▶ [Data extracted from a collection]
┄┄┄┄┄┄┄┄┄┄

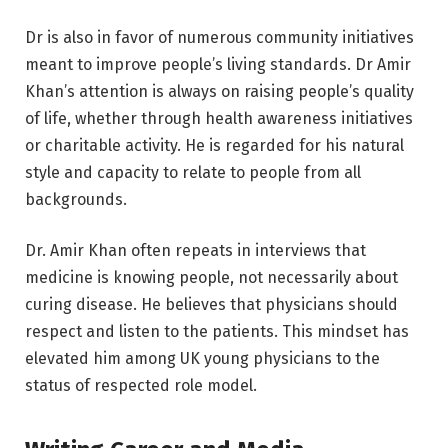
Dr is also in favor of numerous community initiatives
meant to improve people’s living standards. Dr Amir
Khan’s attention is always on raising people’s quality
of life, whether through health awareness initiatives
or charitable activity. He is regarded for his natural
style and capacity to relate to people from all
backgrounds.
Dr. Amir Khan often repeats in interviews that
medicine is knowing people, not necessarily about
curing disease. He believes that physicians should
respect and listen to the patients. This mindset has
elevated him among UK young physicians to the
status of respected role model.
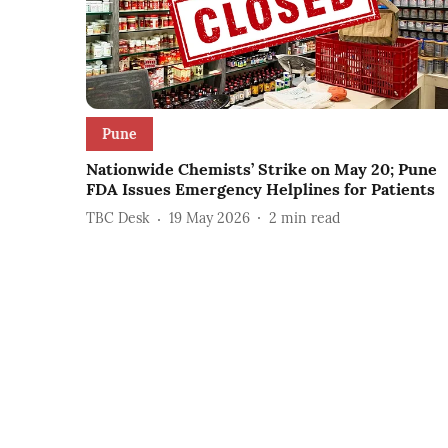
Pune
Nationwide Chemists’ Strike on May 20; Pune
FDA Issues Emergency Helplines for Patients
TBC Desk
19 May 2026
2
min read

┄┄┄┄┄┄┄┄┄┄

▶ [Problem details] In the records above, locate the line with "status of respected role model."; output it and each line after it through the last one, exactly, omitting pictures.

▶ [Exercise output]
status of respected role model.
Pune
Nationwide Chemists’ Strike on May 20; Pune
FDA Issues Emergency Helplines for Patients
TBC Desk
19 May 2026
2
min read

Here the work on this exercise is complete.